Christina Clifford of Whittier, California, held back tears as she described how she lost her home of eight years despite her repeated efforts to work out a payment plan with OneWest and apply for a loan modification. When Christina mailed a loan modification application and a check for a partial payment to OneWest, she was hopeful that she could remain in her house. Months later, OneWest contacted her and told Christina they had not received her application. She knew that couldn’t be true. Her check to OneWest, sent in the exact same envelope, had been cashed. Without any other options, she resubmitted the loan modification application and sent a partial payment check. OneWest again cashed the check, and again told her they couldn’t approve her loan modification because they never received her application. In August 2009, Christina was forced to leave her house.

As a result of OneWest’s business practices under Mnuchin’s leadership, hundreds of thousands of families lost their homes and millions of people’s lives were likely affected through the trail of foreclosures, homelessness, and displacement. As for Mnuchin himself, he personally received an estimated $380 million for his efforts at OneWest.

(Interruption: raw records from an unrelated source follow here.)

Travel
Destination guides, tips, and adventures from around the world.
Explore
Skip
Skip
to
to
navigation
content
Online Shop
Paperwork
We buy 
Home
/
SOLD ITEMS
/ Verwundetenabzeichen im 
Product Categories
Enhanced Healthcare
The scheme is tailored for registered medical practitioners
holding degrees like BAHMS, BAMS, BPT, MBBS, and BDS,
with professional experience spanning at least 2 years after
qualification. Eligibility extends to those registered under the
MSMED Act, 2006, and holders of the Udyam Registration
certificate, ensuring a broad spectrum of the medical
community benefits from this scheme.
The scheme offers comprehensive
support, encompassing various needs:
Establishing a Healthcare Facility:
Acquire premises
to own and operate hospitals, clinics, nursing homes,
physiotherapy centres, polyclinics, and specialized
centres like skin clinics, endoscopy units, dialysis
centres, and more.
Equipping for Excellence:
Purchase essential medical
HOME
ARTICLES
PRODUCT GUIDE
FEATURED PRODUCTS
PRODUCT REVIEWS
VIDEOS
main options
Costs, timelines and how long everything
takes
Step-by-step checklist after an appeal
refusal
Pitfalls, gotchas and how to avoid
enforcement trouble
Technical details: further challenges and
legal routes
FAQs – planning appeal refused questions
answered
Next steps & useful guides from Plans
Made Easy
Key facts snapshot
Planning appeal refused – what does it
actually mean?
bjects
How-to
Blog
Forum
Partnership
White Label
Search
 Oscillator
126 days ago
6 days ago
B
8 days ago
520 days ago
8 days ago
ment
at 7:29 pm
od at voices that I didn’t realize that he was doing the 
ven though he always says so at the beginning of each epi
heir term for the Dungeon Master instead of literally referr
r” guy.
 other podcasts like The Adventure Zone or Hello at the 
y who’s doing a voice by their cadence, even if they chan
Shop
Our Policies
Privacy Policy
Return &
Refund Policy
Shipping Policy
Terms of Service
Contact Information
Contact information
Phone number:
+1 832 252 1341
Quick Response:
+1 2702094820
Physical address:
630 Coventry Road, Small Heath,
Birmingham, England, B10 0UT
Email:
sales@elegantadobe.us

Steven Mnuchin should not be our next Secretary of the Treasury. His leadership and priorities at OneWest demonstrated him to be unqualified and unequipped for this position. It’s not just because OneWest’s behavior was abhorrent, and Mnuchin does not deserve to be rewarded with a high-level Cabinet position after his bank’s foreclosure practices. It’s because the Treasury Secretary is the single most important government position for economic policy, and will serve as the president’s top advisor for achieving economic growth, prosperity, and equality. It is the responsibility of the Treasury Secretary to ensure that the rules of the economy work for all Americans, not just the richest or most politically connected. How can Mnuchin be trusted to fight for the economic well-being of poor and middle-class Americans after working so long to put them out of their homes?

Devin Duffy is a Researcher at the Roosevelt Institute.